Appearing in the moment as a nation whose “mind” is so divided that the two political “poles” do not acknowledge, recognize, or even perceive the other as existing and certainly not relevant, poses not only an internal political problem, the resolution of which will undoubtedly not emerge from the results of the November election. It poses an even more critical problem for NATO, and by implication, for the Western world.

Those in the United States who cling to the isolationism mantra, while attempting to defend their position with the mascara of fiscal responsibility and fending off toxic and cancerous and criminal immigrants and refugees, nevertheless, have to face many current impending crises, none of which can or will be confronted. mediated, collaboratively addressed, nor negotiated into manageable measures. In each and every intersection of the interests (legitimate or not) of another member of the world of nations with another member’s interests (also legitimate or not), the United States has an overt and/or an implicit interest. And, to put it bluntly, the world cannot afford to contemplate any ameliorating initiatives on geopolitical crises, without America’s full participation, even though such participation brings the prospect of both hope and tragedy.

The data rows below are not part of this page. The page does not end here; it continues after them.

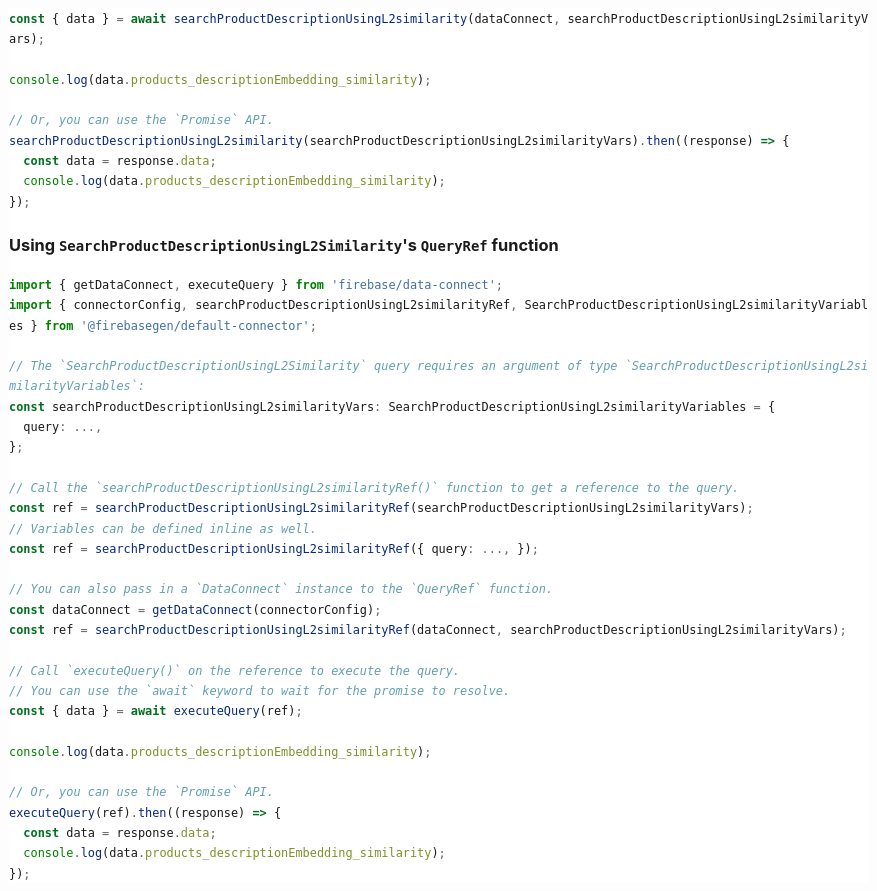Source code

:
 ```typescript
const { data } = await searchProductDescriptionUsingL2similarity(dataConnect, searchProductDescriptionUsingL2similarityVars);

console.log(data.products_descriptionEmbedding_similarity);

// Or, you can use the `Promise` API.
searchProductDescriptionUsingL2similarity(searchProductDescriptionUsingL2similarityVars).then((response) => {
  const data = response.data;
  console.log(data.products_descriptionEmbedding_similarity);
});
```

### Using `SearchProductDescriptionUsingL2Similarity`'s `QueryRef` function

```typescript
import { getDataConnect, executeQuery } from 'firebase/data-connect';
import { connectorConfig, searchProductDescriptionUsingL2similarityRef, SearchProductDescriptionUsingL2similarityVariables } from '@firebasegen/default-connector';

// The `SearchProductDescriptionUsingL2Similarity` query requires an argument of type `SearchProductDescriptionUsingL2similarityVariables`:
const searchProductDescriptionUsingL2similarityVars: SearchProductDescriptionUsingL2similarityVariables = {
  query: ..., 
};

// Call the `searchProductDescriptionUsingL2similarityRef()` function to get a reference to the query.
const ref = searchProductDescriptionUsingL2similarityRef(searchProductDescriptionUsingL2similarityVars);
// Variables can be defined inline as well.
const ref = searchProductDescriptionUsingL2similarityRef({ query: ..., });

// You can also pass in a `DataConnect` instance to the `QueryRef` function.
const dataConnect = getDataConnect(connectorConfig);
const ref = searchProductDescriptionUsingL2similarityRef(dataConnect, searchProductDescriptionUsingL2similarityVars);

// Call `executeQuery()` on the reference to execute the query.
// You can use the `await` keyword to wait for the promise to resolve.
const { data } = await executeQuery(ref);

console.log(data.products_descriptionEmbedding_similarity);

// Or, you can use the `Promise` API.
executeQuery(ref).then((response) => {
  const data = response.data;
  console.log(data.products_descriptionEmbedding_similarity);
});
```
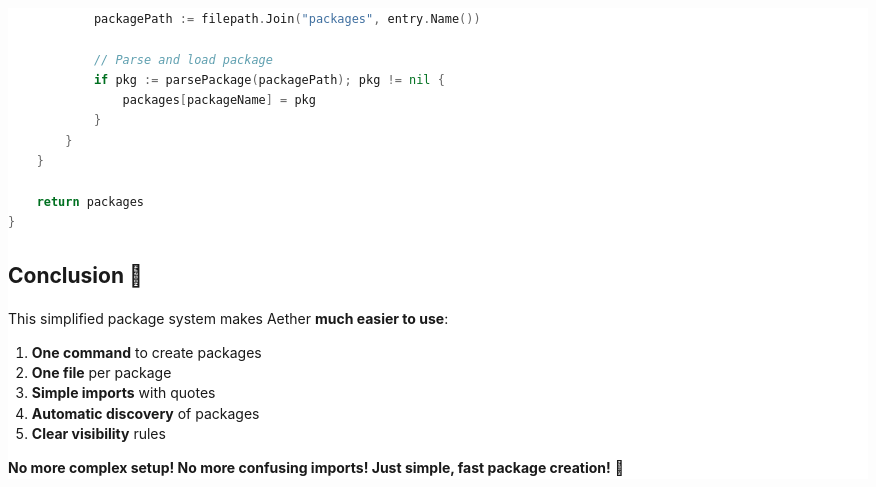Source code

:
 ```go
            packagePath := filepath.Join("packages", entry.Name())
            
            // Parse and load package
            if pkg := parsePackage(packagePath); pkg != nil {
                packages[packageName] = pkg
            }
        }
    }
    
    return packages
}
```

## Conclusion 🎉

This simplified package system makes Aether **much easier to use**:

1. **One command** to create packages
2. **One file** per package
3. **Simple imports** with quotes
4. **Automatic discovery** of packages
5. **Clear visibility** rules

**No more complex setup! No more confusing imports! Just simple, fast package creation!** 🚀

It is this global conundrum, framed in the words of the zero-sum game, either-or…”If I win, you have to lose,” mentality which has currently seized the throat and the mind and heart and the soul of the American identity. The shadow of the political polarity within the United States extends, almost involuntarily and inexorably, around the globe.

Recalling Lincoln’s words:

A nation divided against itself cannot stand…I believe this government cannot endure, permanently half slave and half free….I do not expect the Union to be dissolved-I do not expect the house to fall-but I do expect it will cease to be divided..It will become all one thing or all the other…

….applied to the current political and existential crisis of this nation currently experiencing what in psychological and therapeutic perspectives, would be dubbed a ‘break-down’ …there is a very credible, commendable and sustainable argument that, today, this ‘divide’ has deep and frightening implications for every single person on the planet.

A divided United States of America cannot survive; and the world attempting to work with and through its many entanglements, cannot and will not survive without a united, fully cognizant, fully committed and fully and willingly participating United States. The American experiment in democracy, currently stumbling in the swamp of micro-managed legalistic, technical, perfectionistic and balkanized language, perceptions, attitudes and beliefs, has to come face to face with its own dysfunction. And, without diving into a either a morass of self-indulgent shame and pity, nor falling unconscious into full denial of its own self-sabotage, nor, in the stereotypical masculine refusal of honourable, integrous and altruistic help and clarity, from outside, hide behind the mask of ‘the greatest nation on earth’. It never was worthy of that self-declared expectation on its ‘national ego’…and if and when it climbs down from such unsustainable expectations, and begins to listen to the rest of the world, and adjusts to a more modest, moderate and achievable standard and rhetoric, the world will welcome her into the vortex which American has so conspicuously and copiously contributed.

It is not only NATO that awaits a re-birthed America. We all do!